The moderation in factory activities is seen as a direct impact of punitive tariff imposed by the US on a large number of items in India's export basket.
Notably, the official GDP data released last week showed Indian economy recorded 8.2 percent annualised growth in the second quarter (July-September) of the current fiscal 2025-26 with manufacturing sector powering the surge.
The HSBC India Manufacturing PMI, one of the closely-watched high frequency economic indicators by policy-makers and markets, showed upward trend in India's factory activities on the back of new orders and output gain.
As per the private survey, inflation rates receded in November, with input costs and selling charges rising at the slowest rates in nine and eight months respectively.

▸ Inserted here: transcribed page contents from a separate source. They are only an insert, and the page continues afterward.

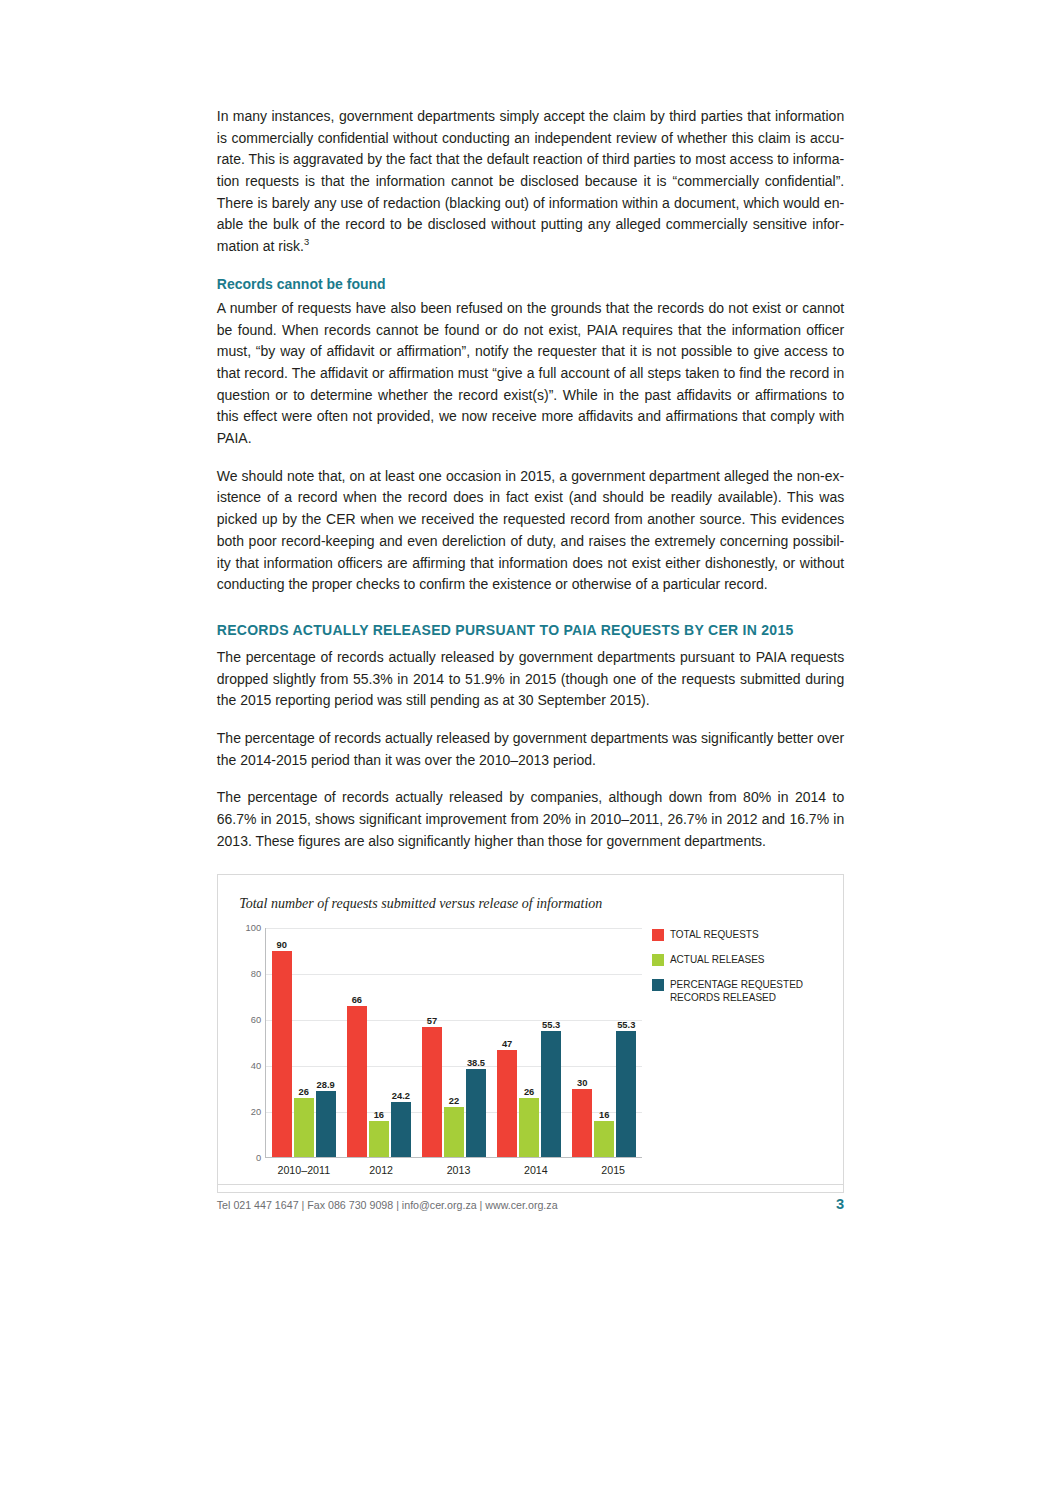In many instances, government departments simply accept the claim by third parties that information is commercially confidential without conducting an independent review of whether this claim is accurate. This is aggravated by the fact that the default reaction of third parties to most access to information requests is that the information cannot be disclosed because it is “commercially confidential”. There is barely any use of redaction (blacking out) of information within a document, which would enable the bulk of the record to be disclosed without putting any alleged commercially sensitive information at risk.3
Records cannot be found
A number of requests have also been refused on the grounds that the records do not exist or cannot be found. When records cannot be found or do not exist, PAIA requires that the information officer must, “by way of affidavit or affirmation”, notify the requester that it is not possible to give access to that record. The affidavit or affirmation must “give a full account of all steps taken to find the record in question or to determine whether the record exist(s)”. While in the past affidavits or affirmations to this effect were often not provided, we now receive more affidavits and affirmations that comply with PAIA.
We should note that, on at least one occasion in 2015, a government department alleged the non-existence of a record when the record does in fact exist (and should be readily available). This was picked up by the CER when we received the requested record from another source. This evidences both poor record-keeping and even dereliction of duty, and raises the extremely concerning possibility that information officers are affirming that information does not exist either dishonestly, or without conducting the proper checks to confirm the existence or otherwise of a particular record.
Records actually released pursuant to PAIA requests by CER in 2015
The percentage of records actually released by government departments pursuant to PAIA requests dropped slightly from 55.3% in 2014 to 51.9% in 2015 (though one of the requests submitted during the 2015 reporting period was still pending as at 30 September 2015).
The percentage of records actually released by government departments was significantly better over the 2014-2015 period than it was over the 2010–2013 period.
The percentage of records actually released by companies, although down from 80% in 2014 to 66.7% in 2015, shows significant improvement from 20% in 2010–2011, 26.7% in 2012 and 16.7% in 2013. These figures are also significantly higher than those for government departments.
Total number of requests submitted versus release of information
100 80 60 40 20 0
90
26
28.9
66
16
24.2
57
22
38.5
47
26
55.3
30
16
55.3
TOTAL REQUESTS
ACTUAL RELEASES
PERCENTAGE REQUESTED RECORDS RELEASED
2010–2011
2012
2013
2014
2015
Tel 021 447 1647 | Fax 086 730 9098 | info@cer.org.za | www.cer.org.za
3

The month of November witnessed weakest rise in sales and production since February this year, while job creation was at 21-month low.
Commenting on the survey findings, HSBC Chief India Economist Pranjul Bhandari stated, "India's final November PMI confirmed that US tariffs caused the manufacturing expansion to slow.”
“The new export orders PMI fell to a 13-month low. Business confidence, as indicated by expectations for future output, showed a big fall in November, potentially reflecting increasing concerns about the impact of tariffs." She added.
The HSBC India Manufacturing PMI is compiled by S&P Global from responses to questionnaires sent to purchasing managers in a panel of around 400 manufacturers.
During the survey, manufacturers noted a substantial upturn in order book volumes, positive demand trends and greater client interest.
Further, the survey showed export demand softened during November this year, expanding at the slowest rate in over a year due to weaker global markets.
Hiring activity moderated during this period, with job creation falling to a 21 month low as companies aligned workforce expansion with slower sales growth. Buying levels and inventory accumulation also softened.
Input cost inflation eased to its weakest level since February, allowing firms to limit price hikes. Output charge inflation likewise slowed to an eight-month low.
As per the key survey, business confidence slipped to its lowest level since mid 2022 amid concerns over competition and the impact of global tariff conditions.
Despite the moderation, vendor performance improved and supply conditions remained stable, the survey said.
The moderation in manufacturing activities may have a sharper impact on MSMEs, which depend heavily on steady order flows and subcontracting from larger manufacturers.
Slower sales and weaker export pipelines could add to liquidity pressures, particularly for units with thin margins.